____ DATA FOR REVIEW

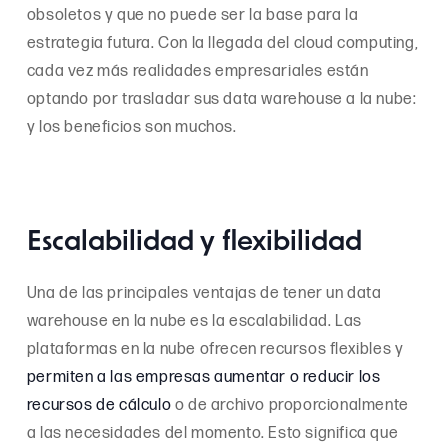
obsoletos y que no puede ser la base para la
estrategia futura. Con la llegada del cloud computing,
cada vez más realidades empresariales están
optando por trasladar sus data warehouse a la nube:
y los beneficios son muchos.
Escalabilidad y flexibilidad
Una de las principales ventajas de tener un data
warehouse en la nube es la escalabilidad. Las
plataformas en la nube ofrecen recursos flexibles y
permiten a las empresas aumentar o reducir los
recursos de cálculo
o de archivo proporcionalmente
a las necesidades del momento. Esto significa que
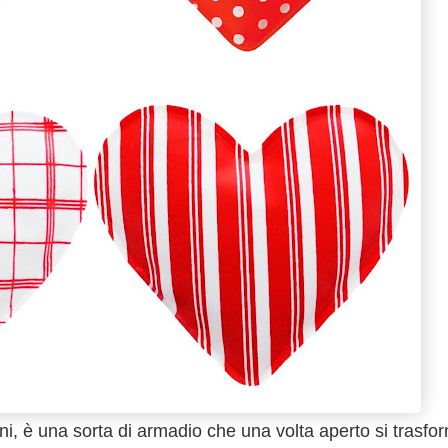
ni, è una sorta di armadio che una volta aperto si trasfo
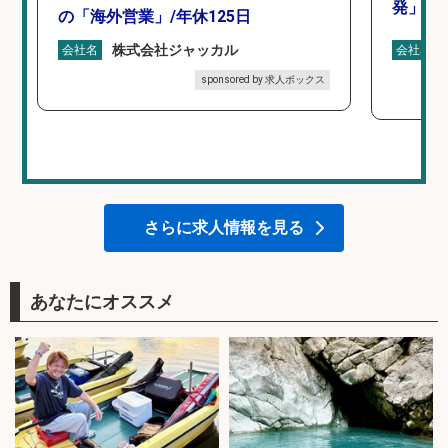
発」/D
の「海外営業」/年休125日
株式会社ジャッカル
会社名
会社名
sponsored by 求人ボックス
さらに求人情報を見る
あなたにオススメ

________
____ DATA FOR REVIEW

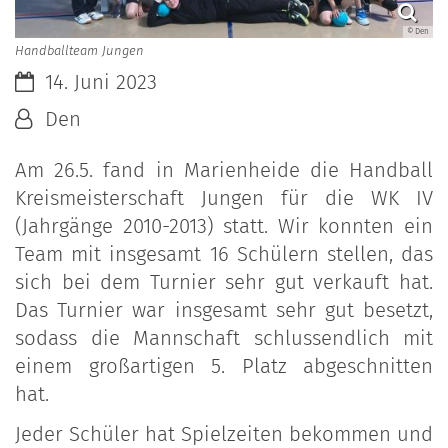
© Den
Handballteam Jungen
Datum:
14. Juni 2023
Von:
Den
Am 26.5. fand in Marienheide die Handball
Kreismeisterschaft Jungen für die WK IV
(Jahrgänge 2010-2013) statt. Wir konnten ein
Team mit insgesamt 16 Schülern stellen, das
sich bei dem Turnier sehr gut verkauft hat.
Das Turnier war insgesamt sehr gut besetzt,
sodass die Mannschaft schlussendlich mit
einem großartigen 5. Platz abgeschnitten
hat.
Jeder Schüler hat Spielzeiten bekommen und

________

JOB ITEM :: Begin at the line above that has "14. Juni 2023" and stop after the line that has "Jeder Schüler hat Spielzeiten bekommen und", copying each line exactly and adding nothing else.

RESULT OF THIS EXERCISE ::
14. Juni 2023
Von:
Den
Am 26.5. fand in Marienheide die Handball
Kreismeisterschaft Jungen für die WK IV
(Jahrgänge 2010-2013) statt. Wir konnten ein
Team mit insgesamt 16 Schülern stellen, das
sich bei dem Turnier sehr gut verkauft hat.
Das Turnier war insgesamt sehr gut besetzt,
sodass die Mannschaft schlussendlich mit
einem großartigen 5. Platz abgeschnitten
hat.
Jeder Schüler hat Spielzeiten bekommen und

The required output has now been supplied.